## 本文
== == ==
松本人志とビートたけし


ついに6月2日に公開となる松本人志の初監督映画「大日本人」。
同じ日には北野武監督の「監督・ばんざい!」も公開されることで、マスコミ的にはお笑い界の大物同士の対決ということで格好のネタになっている。
ところでファンの間ではすでに有名な話だが、この二人は北野武責任編集の「コマネチ!」にて対談を行っている。

たけし「初めて『その男、凶暴につき』を撮った時も、映画なんかぶっこわしちゃえって好きなように撮ったんだけど、時々弱気になってね。このまま最後までぶっこわしていけばという感じがあったんだけど、まとめようとしたり。こんな壊し方面白いなと思うんだけど、金使って、スタッフ何人も使っているから、ちらっと下向いているヤツがいると、ああ、そうとう気になっているんだなとか考えてしまう。だから、いいところと悪いところがはっきり出たね。映画は最近やっと壊せるようになったかな」


松本「僕はたけしさんの映画はほとんど見てます。『その男、凶暴につき』が一番好きですね。一発目からたけし節があったじゃないですか。それがすごいなと思いました。自分流みたなものが出たら、僕はほとんど成功だと思います。それがありましたもんね。僕は刑事が犯人を追いかけて、途中で走るのをやめて歩き出すところが好きなんです。ああいうのが今までないところで、壊してるといえば壊してるし……」
== == ==
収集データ
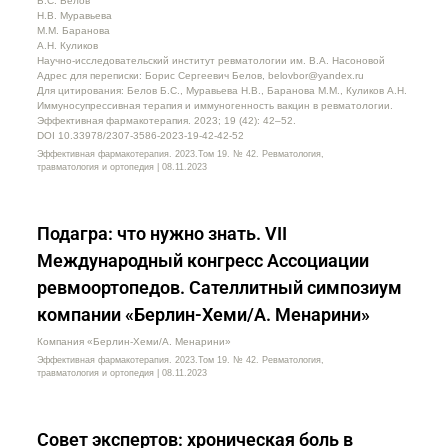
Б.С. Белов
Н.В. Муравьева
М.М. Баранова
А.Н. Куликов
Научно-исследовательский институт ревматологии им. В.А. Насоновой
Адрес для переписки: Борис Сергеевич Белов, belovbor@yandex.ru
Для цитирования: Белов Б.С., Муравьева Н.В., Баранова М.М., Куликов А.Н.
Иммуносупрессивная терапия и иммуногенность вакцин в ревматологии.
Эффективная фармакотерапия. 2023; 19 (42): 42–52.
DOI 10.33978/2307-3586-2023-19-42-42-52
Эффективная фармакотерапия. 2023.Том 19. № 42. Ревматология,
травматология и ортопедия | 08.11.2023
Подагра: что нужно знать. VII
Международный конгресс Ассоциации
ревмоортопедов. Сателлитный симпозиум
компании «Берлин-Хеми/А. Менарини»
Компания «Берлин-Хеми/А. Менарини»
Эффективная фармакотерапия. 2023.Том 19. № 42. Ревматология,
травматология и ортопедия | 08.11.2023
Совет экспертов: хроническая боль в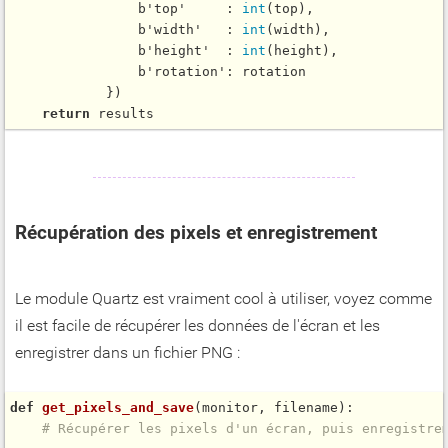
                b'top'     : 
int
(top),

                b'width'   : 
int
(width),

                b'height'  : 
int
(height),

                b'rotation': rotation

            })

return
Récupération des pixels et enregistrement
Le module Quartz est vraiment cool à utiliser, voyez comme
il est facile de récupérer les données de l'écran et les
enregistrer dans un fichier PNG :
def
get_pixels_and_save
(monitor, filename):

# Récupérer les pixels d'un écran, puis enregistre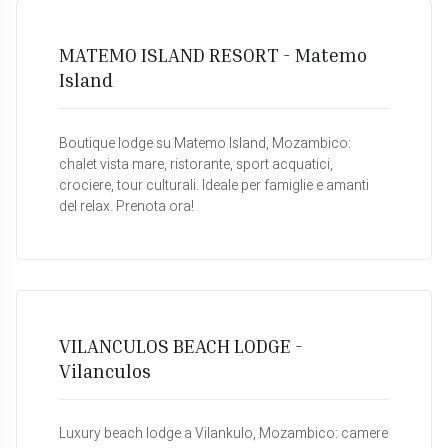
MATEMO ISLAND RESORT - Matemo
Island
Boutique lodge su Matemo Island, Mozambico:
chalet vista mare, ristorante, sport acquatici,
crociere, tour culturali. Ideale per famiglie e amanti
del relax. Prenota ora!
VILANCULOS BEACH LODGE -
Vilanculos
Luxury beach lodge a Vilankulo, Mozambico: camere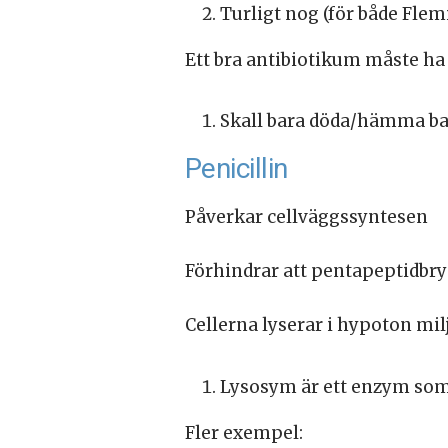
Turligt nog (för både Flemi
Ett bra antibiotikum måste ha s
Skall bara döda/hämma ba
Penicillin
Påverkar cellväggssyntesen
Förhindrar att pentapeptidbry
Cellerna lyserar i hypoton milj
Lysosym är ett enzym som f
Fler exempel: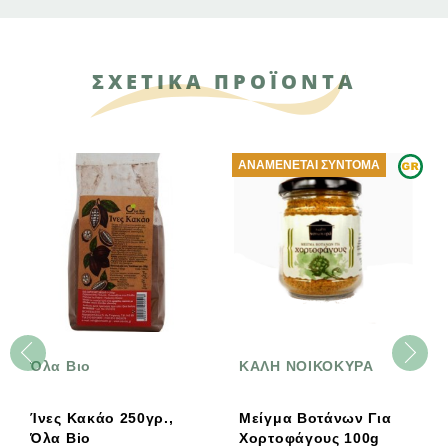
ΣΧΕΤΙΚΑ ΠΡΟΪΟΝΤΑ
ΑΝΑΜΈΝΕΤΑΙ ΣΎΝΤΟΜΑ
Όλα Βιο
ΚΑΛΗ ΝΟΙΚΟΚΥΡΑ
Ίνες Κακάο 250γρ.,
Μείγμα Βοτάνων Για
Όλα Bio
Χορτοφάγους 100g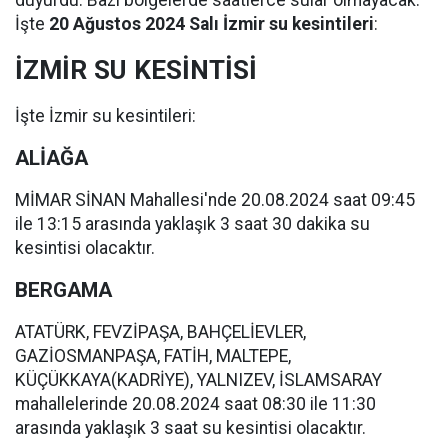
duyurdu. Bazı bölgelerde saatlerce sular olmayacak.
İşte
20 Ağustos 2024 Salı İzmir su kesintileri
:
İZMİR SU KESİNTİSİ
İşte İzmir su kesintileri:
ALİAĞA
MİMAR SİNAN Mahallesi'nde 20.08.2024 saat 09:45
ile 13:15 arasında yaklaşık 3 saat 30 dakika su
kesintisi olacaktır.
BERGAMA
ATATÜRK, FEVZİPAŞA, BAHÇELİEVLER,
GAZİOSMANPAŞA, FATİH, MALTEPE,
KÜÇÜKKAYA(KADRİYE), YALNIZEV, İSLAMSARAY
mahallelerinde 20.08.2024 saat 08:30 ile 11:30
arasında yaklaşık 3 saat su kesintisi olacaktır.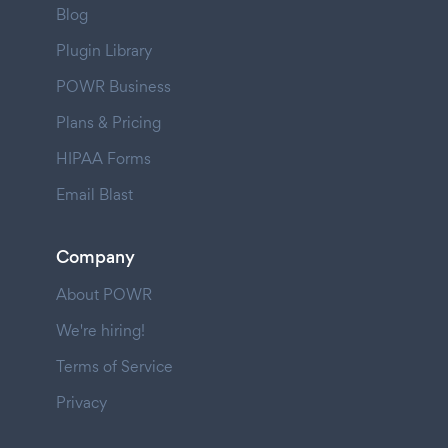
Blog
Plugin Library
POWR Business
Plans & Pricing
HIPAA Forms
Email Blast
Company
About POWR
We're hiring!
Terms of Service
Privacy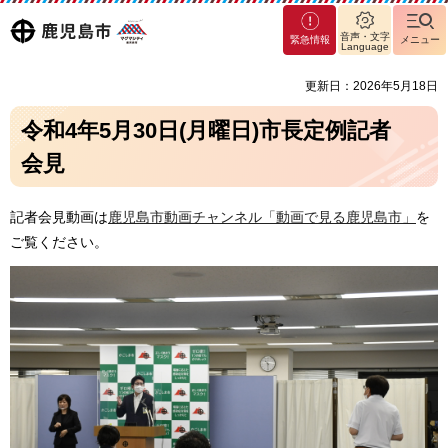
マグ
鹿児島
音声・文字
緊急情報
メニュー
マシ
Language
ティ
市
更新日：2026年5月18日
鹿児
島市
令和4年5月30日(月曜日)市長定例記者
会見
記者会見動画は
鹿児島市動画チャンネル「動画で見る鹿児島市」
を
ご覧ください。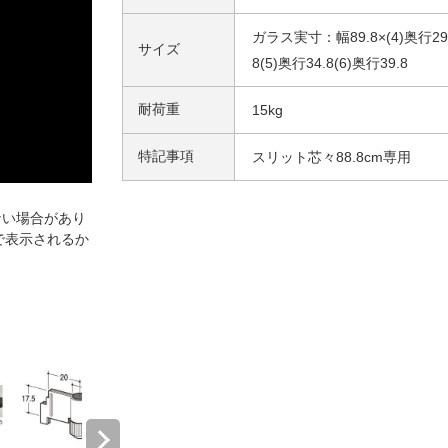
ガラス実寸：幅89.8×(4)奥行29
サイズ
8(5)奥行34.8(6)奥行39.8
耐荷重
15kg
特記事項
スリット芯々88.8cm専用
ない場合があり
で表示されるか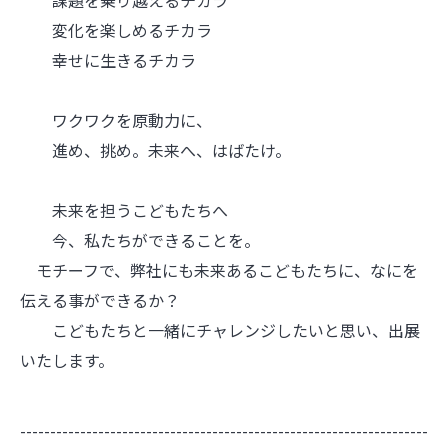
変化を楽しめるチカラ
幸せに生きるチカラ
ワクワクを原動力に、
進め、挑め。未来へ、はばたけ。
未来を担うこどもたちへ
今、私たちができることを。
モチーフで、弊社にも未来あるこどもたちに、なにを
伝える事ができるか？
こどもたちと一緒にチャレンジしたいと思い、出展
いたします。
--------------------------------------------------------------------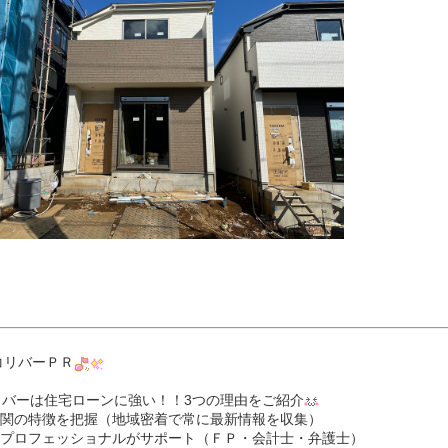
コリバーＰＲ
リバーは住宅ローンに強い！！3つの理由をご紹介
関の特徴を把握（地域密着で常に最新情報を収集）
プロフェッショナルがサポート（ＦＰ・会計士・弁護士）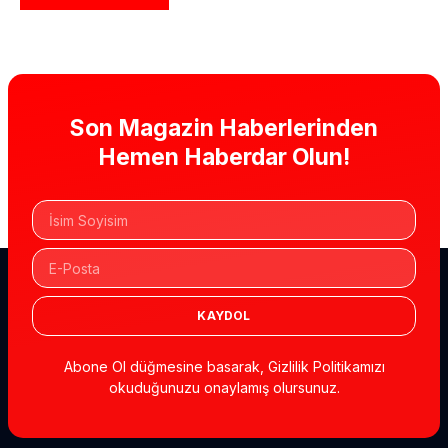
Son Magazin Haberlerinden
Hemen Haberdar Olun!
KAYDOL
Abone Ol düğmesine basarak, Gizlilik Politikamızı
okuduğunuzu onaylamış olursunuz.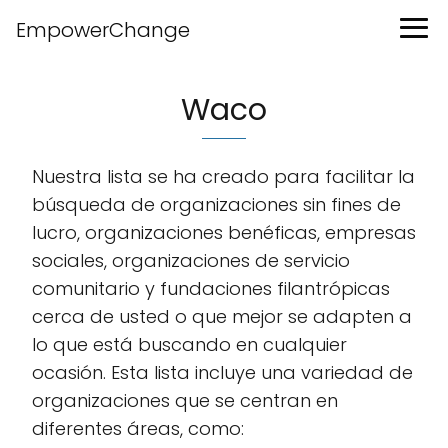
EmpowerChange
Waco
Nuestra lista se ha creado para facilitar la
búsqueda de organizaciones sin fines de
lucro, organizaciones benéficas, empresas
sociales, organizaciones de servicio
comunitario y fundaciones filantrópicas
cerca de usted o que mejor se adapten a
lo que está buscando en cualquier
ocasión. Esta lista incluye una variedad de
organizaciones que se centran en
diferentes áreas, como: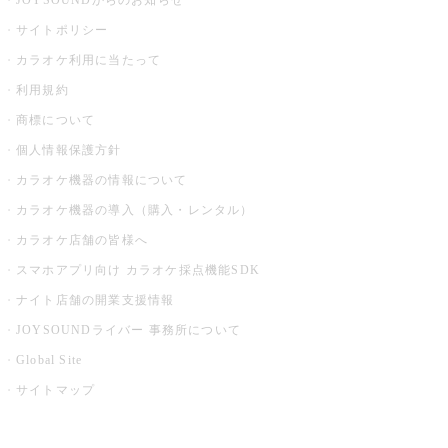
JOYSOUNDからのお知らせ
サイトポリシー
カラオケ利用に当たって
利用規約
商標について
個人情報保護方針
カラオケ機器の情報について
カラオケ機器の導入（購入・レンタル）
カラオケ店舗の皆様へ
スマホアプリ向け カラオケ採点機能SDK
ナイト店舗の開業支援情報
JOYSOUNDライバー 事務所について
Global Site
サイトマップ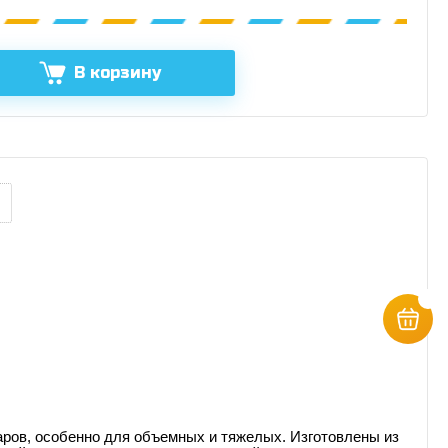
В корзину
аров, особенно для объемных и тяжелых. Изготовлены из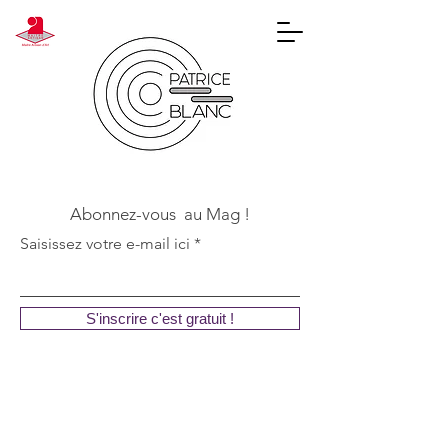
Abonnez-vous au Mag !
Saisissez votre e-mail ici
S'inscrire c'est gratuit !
== == ==
## 課題 1
松本人志とビートたけしの文章にある「僕はたけしさんの映画はほとんど見てます。」という一文を英語に訳してください。
## 課題 2
松本人志とビートたけしの文章を、最後の一文の後から書き進めてください。
収集データのエントリーは、どの課題にも使いません。

## 回答 1
I've seen almost all of Takeshi's films.

## 回答 2
たけし「ただ、松本人志を追いかけているヤツにとっては、壊してきたってことに気付くはずなんだけどね。急に典型的な漫才をやったら腹抱えて笑うと思う。おれと相棒が普通に出てきて、きみ、昨日どこいったの? バカなこと言うんじゃないよと言ったってドカンドカン笑うはずなんだよ。だけど、笑う人たちっていうのは一握りしかいない。それはテレビの視聴率の数じゃないんだ。テレビというのはポンとチャンネルをつけてみんなで見てるから、一般の人からは、何してるの、この人って言われる」


松本「僕は小学校から漫才一本でやってきました。それは漫才一筋なんて、そんな格好いいものじゃなくて、ただの負けず嫌いなんです。自分が負けそうにないことというと、お笑いしかない。しかし、今は一般人にこっちから合わさんといかんような状況になってきてるじゃないですか。でも、絶対違うんです。一般の人がいま興味があるのは、ブランドものとか、海外旅行とか、そういうのが自分らのランキングの中の上位に入っている人たちに、僕の笑いを評価されるのはちょっとつらい。じゃあテレビで仕事をするなという話になるんです。今そういう状態なんです」


たけし「おれは負けず嫌いじゃなくて、勝たず嫌いだから(笑)。結局テレビというのは自分にとっては、松本さんと反対方にいて、どうでもいい、評価されなくてもいい、というところへいってる。その代わり金はもらう」


松本「僕もその考え方にしようかなと思ったんです。アホなふりして、だまされたふりして、金だけぶんどって。それは思ったんですけど、まだそこまで開き直れない」


たけし「それはまだやることいっぱいお笑いに残ってると思っているからだな」

この対談が行われたのが平成10年。それから約10年が経ち、ついに松本は以前から「笑える映画を撮りたい」と語っていたとおり映画を作った。その時「(映画を撮って)それで次の方向性が決まると思うんです。映画をやってみた上で、やっぱりテレビでコントをやりたいと思うかもしれないし、映画じゃなくてビジュアルバムみたいなものを定期的に出そうとなるかもしれないし*1」と話している。
果たして松本人志はどこへ向かっていくのだろうか?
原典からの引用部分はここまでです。